-
Notifications
You must be signed in to change notification settings - Fork 1
3 Project Proposal
souribe edited this page Nov 5, 2017
·
20 revisions
Table of Contents: Project Description | Technical Description | Logistics
- The goal of our project is to use data science in order to uncover patterns in the data that we collect to find if restaurants in affluent areas get better reviews and ratings. The term “affluent” for our description will be based on census data using household median income in order to find places in which these areas could play a factor in restaurant prices and ratings. The area we will be focusing on is in and around the Seattle area as we know that there is a mix of socio-economic zones. Based on our previous knowledge, we have assumed that more affluent areas tend to have more higher-end restaurants, and area’s that are not as wealthy have will have more restaurants with a more affordable price range. However, even with us knowing about the price of of these restaurants, our research will mainly focus on the differences between the reviews and ratings of restaurants in different communities. The data we will be using comes from the US census data through the seattle government website. The data will have information on all census tracts in which we will extract city borders and calculate median household incomes. Using this income data, we can create a clear distinction between affluent and non-affluent areas. To obtain the restaurant data, we will be using the Yelp Api found on their website. With this API, we can extract information on Seattle restaurants in different areas and also extract their ratings and reviews so that we can try to make a connection between the restaurant location, its current reviews and ratings and it’s surrounding economic status.

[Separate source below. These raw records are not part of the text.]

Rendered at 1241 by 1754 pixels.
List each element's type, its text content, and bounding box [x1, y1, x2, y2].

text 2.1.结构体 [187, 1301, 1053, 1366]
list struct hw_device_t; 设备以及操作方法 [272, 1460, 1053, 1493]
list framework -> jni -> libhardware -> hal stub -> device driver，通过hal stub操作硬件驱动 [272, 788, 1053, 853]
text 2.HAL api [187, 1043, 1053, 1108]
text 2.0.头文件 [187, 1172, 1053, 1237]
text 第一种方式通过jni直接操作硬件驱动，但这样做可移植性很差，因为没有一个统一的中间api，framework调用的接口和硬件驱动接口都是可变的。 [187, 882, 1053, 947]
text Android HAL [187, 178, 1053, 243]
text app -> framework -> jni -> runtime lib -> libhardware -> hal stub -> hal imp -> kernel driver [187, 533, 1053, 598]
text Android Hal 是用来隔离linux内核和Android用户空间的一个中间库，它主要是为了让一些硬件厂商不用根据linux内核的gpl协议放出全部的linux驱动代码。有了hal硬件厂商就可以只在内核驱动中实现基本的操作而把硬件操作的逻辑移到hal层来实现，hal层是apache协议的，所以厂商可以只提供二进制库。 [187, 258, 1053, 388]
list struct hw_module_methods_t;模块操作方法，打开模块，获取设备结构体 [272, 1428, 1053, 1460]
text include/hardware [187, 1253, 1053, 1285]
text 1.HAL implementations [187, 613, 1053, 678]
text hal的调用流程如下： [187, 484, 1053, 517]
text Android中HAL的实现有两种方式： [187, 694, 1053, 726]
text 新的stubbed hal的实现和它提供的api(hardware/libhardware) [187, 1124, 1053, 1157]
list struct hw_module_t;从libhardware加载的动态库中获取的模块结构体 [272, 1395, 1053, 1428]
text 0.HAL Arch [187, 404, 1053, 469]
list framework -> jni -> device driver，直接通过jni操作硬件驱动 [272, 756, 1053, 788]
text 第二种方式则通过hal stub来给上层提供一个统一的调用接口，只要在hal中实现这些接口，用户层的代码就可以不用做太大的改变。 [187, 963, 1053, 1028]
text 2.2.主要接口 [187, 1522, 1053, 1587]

- Restaurant-goers and foodies are who we believe are our key stakeholders, and there are several reasons. First of all, comparing with other people, they care more about the food quality and popularity. Online platform, such as Yelp, has become the most popular app where they could proactively search for these information, besides asking friends around for recommendations. However, with the problem assumption that restaurants in affluent areas get better reviews and ratings, they might not get the most correct information about restaurants ratings. Our data science project can help them access to better-evaluated data on restaurants ratings by extracting information on restaurants and see if there’s correlation between its reviews, locations and socio-economic status.
- The main goal of our project is to support our audience make better decisions when they use any business-review. Specifically, users can understand that with our project, they’ll be able to distinguish there’s a biased difference between restaurants in different areas, if our assumption is proved correct. So for foodies and restaurants goers who care about restaurant qualities based on online platform, they’ll be more carefully making their decisions after using those platforms, such as Yelp, Google reviews, etc.
- There are 3 steps we use to measure and answer this goal. Our first goal is to get the dataset of median household income of different locations from Census.gov. By accessing these information, we can have a general understanding between affluent and non-affluent areas, and thus help us locate restaurants in those areas later in the next sub-goal. Secondly, we’ll extract rating, price and reviews from the online platform we’re using, which is Yelp. By accessing the restaurant's’ data from Yelp, we’ll be able to filtered restaurant information only related with areas we did research on from Census.gov, which is Seattle region. Our last subgoal is to make the connections between location information and resturants data, in order to analyze if there’s a correlation between restaurants ratings and their locations. For example, we made an assumption that restaurants in affluent areas get better reviews and ratings. With the last question, we’ll be able to discover if there’s this pattern and prove or disprove our assumption and these further develop our data science project based on the discovery.
- The final project will be a Shiny app. Since Shiny is a web application framework, we are able to create a more interactive, dynamic display of our findings. It will increase the user experience and it will be able to create a bigger opportunity for the audience to view the data in multiple perspectives, versus a static html page. In addition, Shiny allows us to publish our apps online which will make displaying our final product easier. Our project has mainly two types of data: (1) the restaurant’s ratings and locations, and (2) the socio-economics of communities. We already faced some challenges when trying to retrieve restaurant’s ratings and locations since Yelp and TripAdvisor’s main API closed down to the public. However, we were able to find a work around and is now able to continue to use Yelp as a source of information. The next challenge is obtaining census data of the socio-economic of communities. We would have to not only define what socio-economics mean, but also define the borders of communities. This leads into our last challenge, which is that using the restaurant’s location and knowing which communities the restaurant is a part of.
- We all will need to learn how to gather the appropriate data within the scope of Seattle, WA. There are different definitions of how we want to split up the neighborhoods into different socioeconomic and that will influence the results we get. In order to split them up, we will need to understand the most reasonable, and consistent way to split the location. The hardest challenge we will need to overcome is figuring out how we will determine which neighborhood the restaurant is in based on the latitude and longitude of the restaurant. We will be conducting our own metrics to define the restaurant’s ratings based on their current ratings and number of reviews. We want to do this because this formula will include different factors that contributes to a restaurant’s overall review rather than comparing based on one factor. This is how we are going to model our approach.